BRTC Bus and Ticket Checking Incidents

I was going to my office by a BRTC bus the other day. As I was hopping in, the ticket-checker asked one of the passengers whether the latter had collected his ticket. When the passenger replied in negative, the checker requested him to collect a permanent card, (ie an electronic card which would relieve him from the hassles of ticket collection from the counters everyday. But the inconsiderate man denied the offer, and went so far as to suggest that it is not illegal to travel without ticket in a counter-service bus. He also occupied a seat which deprived other passengers with tickets of a seat. This incident shocked me and some other passengers. But none of us raised our voice, since this is the habit we always practice. But if the authority takes stern measures to stop this and create awareness among the public, the collective habit will change.

Ariful Haque
Hatirpool, Dhaka

Under the Same Sun

Last month before the Eid, my husband and I were returning home from a dinner. We had to take a rickshaw, because it was late and no other means of transport was available. After a while the elderly rickshaw puller said that his home at a slum in Muhammadpur had caught fire a few days ago and that his daughter had no clothes to wear, because everything in his place was burned.

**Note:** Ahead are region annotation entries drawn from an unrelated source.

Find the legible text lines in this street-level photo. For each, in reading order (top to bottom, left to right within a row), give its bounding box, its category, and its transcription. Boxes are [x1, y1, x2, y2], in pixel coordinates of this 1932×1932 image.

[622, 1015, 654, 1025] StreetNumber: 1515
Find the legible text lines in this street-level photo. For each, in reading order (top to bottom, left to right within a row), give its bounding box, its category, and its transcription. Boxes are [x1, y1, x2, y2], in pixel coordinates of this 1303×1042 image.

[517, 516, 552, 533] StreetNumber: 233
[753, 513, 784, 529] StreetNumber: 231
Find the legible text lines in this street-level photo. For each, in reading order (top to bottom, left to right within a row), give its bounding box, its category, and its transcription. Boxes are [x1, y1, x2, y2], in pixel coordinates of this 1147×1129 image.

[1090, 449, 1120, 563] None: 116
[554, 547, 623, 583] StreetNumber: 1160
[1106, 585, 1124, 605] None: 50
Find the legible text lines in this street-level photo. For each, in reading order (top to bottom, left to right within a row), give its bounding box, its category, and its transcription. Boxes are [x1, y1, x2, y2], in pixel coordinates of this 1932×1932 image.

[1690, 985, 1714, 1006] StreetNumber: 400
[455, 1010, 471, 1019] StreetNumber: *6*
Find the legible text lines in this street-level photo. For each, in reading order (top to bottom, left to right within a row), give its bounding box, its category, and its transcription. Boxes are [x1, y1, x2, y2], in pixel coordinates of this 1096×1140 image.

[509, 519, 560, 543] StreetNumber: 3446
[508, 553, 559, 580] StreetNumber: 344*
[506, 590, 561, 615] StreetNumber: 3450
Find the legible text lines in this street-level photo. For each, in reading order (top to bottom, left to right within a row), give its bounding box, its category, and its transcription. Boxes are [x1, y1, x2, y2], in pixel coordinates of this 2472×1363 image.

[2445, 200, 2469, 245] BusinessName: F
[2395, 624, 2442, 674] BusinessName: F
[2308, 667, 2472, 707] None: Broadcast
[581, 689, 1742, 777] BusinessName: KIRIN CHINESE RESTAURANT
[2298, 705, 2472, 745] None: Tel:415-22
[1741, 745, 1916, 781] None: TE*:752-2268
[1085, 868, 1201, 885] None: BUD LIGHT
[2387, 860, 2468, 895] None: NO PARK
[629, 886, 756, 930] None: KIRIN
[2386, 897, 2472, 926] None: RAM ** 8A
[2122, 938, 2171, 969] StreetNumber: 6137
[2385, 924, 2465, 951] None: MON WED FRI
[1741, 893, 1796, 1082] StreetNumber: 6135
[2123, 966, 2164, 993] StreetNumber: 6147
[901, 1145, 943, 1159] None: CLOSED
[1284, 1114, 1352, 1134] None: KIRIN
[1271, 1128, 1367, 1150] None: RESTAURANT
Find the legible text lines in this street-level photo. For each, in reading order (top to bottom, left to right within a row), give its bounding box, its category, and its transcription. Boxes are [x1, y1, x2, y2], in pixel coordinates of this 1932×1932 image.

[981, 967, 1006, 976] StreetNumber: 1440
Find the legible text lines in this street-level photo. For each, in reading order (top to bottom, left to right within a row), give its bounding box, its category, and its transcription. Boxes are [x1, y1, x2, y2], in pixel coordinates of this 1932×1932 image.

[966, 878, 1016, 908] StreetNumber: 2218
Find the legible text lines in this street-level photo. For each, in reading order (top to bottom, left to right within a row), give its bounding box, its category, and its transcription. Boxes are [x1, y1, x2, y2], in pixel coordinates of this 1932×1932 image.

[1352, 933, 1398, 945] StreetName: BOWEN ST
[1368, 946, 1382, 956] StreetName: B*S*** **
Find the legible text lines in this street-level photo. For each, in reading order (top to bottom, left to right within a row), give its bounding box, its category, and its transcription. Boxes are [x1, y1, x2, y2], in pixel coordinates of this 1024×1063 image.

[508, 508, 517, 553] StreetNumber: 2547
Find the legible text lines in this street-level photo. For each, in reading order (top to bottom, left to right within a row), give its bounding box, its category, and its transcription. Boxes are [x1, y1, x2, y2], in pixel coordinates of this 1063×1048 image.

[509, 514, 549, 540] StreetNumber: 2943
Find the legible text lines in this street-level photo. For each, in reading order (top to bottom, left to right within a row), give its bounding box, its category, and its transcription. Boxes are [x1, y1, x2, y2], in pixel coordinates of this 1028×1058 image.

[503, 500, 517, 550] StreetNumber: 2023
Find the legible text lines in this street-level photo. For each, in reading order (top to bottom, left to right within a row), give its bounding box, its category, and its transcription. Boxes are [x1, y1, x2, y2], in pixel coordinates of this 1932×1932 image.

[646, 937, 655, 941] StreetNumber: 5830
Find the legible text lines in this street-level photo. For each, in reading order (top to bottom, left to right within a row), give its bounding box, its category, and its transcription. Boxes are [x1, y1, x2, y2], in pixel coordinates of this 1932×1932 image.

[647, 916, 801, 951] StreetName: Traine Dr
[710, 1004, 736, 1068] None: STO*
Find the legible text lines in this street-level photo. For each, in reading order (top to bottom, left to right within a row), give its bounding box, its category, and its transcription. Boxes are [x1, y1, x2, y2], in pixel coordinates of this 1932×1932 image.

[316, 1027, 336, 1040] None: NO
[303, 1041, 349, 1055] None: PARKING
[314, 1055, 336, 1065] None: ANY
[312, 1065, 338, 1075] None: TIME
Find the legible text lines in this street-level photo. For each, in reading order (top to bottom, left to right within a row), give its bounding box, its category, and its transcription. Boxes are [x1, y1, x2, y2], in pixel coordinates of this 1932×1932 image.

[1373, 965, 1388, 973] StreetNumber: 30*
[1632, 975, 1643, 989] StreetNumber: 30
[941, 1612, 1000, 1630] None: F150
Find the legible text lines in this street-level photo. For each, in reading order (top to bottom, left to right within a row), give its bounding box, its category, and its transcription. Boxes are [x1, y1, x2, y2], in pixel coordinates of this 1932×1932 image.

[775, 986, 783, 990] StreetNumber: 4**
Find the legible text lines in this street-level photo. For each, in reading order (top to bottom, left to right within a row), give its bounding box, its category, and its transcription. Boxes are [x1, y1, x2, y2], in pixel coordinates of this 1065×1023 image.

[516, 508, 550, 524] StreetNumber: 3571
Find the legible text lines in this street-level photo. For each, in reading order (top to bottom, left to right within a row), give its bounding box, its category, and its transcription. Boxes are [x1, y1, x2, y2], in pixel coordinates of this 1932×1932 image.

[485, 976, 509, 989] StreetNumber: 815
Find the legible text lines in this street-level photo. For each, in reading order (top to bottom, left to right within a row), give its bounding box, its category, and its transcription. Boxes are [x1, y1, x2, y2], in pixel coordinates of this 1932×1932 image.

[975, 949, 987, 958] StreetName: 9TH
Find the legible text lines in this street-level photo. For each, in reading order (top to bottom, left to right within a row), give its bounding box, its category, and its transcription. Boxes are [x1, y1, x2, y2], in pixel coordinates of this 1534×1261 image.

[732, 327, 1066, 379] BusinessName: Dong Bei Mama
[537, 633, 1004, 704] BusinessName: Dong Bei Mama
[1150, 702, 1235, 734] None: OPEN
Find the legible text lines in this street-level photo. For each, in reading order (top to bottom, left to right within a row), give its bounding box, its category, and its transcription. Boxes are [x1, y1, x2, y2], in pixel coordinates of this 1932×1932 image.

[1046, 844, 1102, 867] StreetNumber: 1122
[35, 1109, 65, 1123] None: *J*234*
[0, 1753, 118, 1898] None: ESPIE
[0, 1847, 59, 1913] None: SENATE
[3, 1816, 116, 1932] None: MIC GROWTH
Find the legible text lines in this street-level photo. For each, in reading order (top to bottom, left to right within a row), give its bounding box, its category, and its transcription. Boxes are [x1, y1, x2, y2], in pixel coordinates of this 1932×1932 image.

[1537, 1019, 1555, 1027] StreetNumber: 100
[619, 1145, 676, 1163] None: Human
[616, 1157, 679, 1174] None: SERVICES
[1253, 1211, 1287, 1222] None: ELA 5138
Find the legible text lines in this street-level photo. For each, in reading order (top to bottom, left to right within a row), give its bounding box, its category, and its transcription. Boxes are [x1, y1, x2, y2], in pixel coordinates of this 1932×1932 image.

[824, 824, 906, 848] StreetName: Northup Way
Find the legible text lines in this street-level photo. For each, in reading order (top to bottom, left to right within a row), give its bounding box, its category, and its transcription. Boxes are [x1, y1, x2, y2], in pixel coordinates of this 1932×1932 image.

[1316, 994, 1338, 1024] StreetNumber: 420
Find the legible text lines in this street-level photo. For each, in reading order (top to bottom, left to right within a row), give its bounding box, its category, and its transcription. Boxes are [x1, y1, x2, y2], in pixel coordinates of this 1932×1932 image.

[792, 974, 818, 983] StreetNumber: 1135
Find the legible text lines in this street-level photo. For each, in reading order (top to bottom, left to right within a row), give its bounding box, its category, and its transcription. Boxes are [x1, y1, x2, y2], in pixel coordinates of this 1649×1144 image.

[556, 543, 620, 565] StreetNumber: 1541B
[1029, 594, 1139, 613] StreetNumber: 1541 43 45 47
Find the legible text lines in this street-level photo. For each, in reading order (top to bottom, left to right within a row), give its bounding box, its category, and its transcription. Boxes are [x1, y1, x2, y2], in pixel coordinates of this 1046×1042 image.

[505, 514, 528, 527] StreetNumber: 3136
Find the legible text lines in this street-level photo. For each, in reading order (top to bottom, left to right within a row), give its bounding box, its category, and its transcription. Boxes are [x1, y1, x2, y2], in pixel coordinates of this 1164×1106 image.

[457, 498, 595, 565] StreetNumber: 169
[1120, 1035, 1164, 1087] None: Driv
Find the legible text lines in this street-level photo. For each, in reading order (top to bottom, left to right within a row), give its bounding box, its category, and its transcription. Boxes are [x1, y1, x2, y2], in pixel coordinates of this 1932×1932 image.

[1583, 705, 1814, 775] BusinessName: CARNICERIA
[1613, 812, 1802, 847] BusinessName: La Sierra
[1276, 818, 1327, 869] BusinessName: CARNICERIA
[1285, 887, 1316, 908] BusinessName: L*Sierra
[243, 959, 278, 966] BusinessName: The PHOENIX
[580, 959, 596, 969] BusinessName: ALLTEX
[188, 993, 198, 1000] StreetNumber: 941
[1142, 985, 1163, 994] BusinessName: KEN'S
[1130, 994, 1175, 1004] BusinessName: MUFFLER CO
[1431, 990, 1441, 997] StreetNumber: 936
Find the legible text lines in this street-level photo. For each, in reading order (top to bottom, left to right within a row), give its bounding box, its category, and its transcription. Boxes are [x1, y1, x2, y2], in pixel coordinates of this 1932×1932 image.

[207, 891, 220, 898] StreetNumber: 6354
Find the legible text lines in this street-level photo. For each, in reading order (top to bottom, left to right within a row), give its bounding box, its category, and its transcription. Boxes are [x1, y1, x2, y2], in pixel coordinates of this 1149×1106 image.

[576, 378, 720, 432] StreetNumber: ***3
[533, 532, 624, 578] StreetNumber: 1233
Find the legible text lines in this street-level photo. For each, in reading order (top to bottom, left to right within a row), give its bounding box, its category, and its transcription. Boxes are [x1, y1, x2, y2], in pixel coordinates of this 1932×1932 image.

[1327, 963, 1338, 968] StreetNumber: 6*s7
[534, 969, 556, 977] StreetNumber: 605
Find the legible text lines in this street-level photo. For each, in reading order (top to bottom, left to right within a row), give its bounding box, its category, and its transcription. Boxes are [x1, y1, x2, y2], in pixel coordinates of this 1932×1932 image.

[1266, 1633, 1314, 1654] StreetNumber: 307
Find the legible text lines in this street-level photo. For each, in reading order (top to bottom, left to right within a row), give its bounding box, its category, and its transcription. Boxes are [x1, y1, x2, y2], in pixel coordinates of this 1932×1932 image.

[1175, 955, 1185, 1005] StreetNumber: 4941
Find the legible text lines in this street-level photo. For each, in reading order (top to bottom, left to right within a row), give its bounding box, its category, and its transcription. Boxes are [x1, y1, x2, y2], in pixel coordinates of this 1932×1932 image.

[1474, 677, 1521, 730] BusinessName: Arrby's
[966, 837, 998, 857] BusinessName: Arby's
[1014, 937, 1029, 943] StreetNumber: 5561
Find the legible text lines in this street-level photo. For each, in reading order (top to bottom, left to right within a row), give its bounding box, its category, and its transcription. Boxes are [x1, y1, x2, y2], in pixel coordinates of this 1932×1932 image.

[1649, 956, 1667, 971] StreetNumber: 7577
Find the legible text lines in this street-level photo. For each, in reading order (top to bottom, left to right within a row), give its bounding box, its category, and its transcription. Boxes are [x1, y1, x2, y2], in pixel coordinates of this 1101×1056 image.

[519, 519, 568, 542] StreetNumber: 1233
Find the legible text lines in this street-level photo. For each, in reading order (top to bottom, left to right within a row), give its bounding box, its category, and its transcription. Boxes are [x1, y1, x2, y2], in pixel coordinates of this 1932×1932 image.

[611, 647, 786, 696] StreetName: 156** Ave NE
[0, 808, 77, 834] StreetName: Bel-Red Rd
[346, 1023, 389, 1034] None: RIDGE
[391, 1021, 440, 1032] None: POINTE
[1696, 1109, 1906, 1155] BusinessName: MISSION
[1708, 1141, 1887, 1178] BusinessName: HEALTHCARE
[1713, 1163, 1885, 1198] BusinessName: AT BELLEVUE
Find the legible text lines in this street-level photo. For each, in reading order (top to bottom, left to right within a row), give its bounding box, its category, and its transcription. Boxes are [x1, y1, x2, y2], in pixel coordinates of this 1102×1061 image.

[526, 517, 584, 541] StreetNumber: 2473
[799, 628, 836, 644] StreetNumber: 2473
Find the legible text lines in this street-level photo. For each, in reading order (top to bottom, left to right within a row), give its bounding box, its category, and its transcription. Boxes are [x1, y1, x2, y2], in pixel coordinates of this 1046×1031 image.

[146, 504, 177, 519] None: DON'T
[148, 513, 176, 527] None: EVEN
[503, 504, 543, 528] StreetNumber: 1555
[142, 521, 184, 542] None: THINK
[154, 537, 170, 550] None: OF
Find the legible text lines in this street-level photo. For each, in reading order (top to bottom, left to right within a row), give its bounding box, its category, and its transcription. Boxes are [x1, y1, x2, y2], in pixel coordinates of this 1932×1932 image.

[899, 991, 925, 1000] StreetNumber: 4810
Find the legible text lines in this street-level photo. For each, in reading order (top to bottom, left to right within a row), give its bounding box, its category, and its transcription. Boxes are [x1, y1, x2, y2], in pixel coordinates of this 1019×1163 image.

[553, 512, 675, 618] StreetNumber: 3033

I was sympathetic and gave him some extra money, and when I reached home, I told him to come the next day. When he showed up on the following day, I gave him some of my old dresses and some money. The man seemed extremely grateful and relieved as he left. I wonder why some hard working people have to beg for other people's old clothes while some others can maintain an unimaginably extravagant life in the same country.

Naznin Tithi
Muhammadpur, Dhaka


Yesterday I was going to Dhanmondi from Eskaton with my fiancée. As we turned onto Mirpur Road from Elephant Road, a traffic policeman signalled for us to stop and park on the side of the road. We were surprised because we had not been speeding and hadn't broken any traffic rules. He came up to our car wearing a nasty scowl and asked to see my fiancée's license and registration. He was referring to us as tumi and his tone was extremely rude. He refused to tell us why we were stopped and instead turned to me with a leer and said he had seen me before standing on the street at Katabon (implying I am a prostitute). This upset me quite a bit and I replied saying he must have seen me before as I am a journalist working for the Daily Star and have done a story with my team on police harassing civilians. I took out my press ID and recorder and asked him once again why he had stopped us. His tone changed immediately after this and with a sunny smile he said it was a random check and we had nothing to worry about and this time, he referred to me as “Madam.” I replied saying I had no idea traffic police left their duty to do random checks when there were check posts everywhere to do that job. He seemed flustered at this and made no reply. At this point, my fiancée lost his patience and let him know that he is related to a member of the parliament. Hearing this, the traffic policeman stood up straight, returned our paperwork, apologised and sent us on our way. It made me wonder for the millionth time (as this has happened before with other law enforcement officers), what would have happened had we been two people with no connections and nothing to protect us from this corrupt policeman who probably just wanted to intimidate us enough to extract a bribe. What a disgrace.